Here's the press release from PAMnet:
FOR IMMEDIATE RELEASE
APS ONLINE JOURNALS AVAILABLE FREE IN U.S. PUBLIC LIBRARIES
Ridge, NY, 28 July 2010: The American Physical Society (APS) announces a new public access initiative that will give readers and researchers in public libraries in the United States full use of all online APS journals, from the most recent articles back to the first issue in 1893, a collection including over 400,000 scientific research papers. APS will provide this access at no cost to participating public libraries, as a contribution to public engagement with the ongoing development of scientific understanding.
APS Publisher Joseph Serene observed that "public libraries have long played a central role in our country's intellectual life, and we hope that through this initiative they will become an important avenue for the general public to reach our research journals, which until now have been available only through the subscriptions at research institutions that currently cover the significant costs of peer review and online
publication."Librarians can obtain access by accepting a simple online site license and providing valid IP addresses of public-use computers in their libraries (http://librarians.aps.org/account/public_access_new). The license requires that public library users must be in the library when they read the APS journals or download articles. Initially the program will be offered to U.S. public libraries, but it may include additional countries in the future.

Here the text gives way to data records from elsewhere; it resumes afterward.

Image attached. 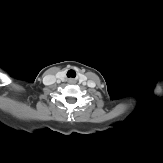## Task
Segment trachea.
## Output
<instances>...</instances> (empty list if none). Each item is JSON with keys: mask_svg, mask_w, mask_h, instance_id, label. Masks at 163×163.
I'll return each mask as SVG.
<instances>
[{"mask_svg": "<svg viewBox=\"0 0 163 163\" xmlns=\"http://www.w3.org/2000/svg\"><path fill=\"white\" fill-rule=\"evenodd\" d=\"M70 73H73V75H70ZM67 75H68V77H73L74 78L76 76V73L73 70H69Z\"/></svg>", "mask_w": 163, "mask_h": 163, "instance_id": "1", "label": "trachea"}]
</instances>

"The Public Library program is entirely consistent with the APS objective to advance and diffuse the knowledge of physics," said Gene Sprouse, APS Editor in Chief. "Our goal is to provide access to everyone who wants and needs our journals and this shift in policy represents the first of several steps the APS is taking towards that goal."
--Contact: Amy Halsted, Special Assistant to the Editor in Chief, halsted@aps.org, 631-591-4232
--About the APS: The American Physical Society is the world's largest professional body of physicists, representing close to 48,000 physicists in academia and industry worldwide. It has offices in Ridge, NY; Washington, DC; and College Park, MD. For more information:
www.aps.org.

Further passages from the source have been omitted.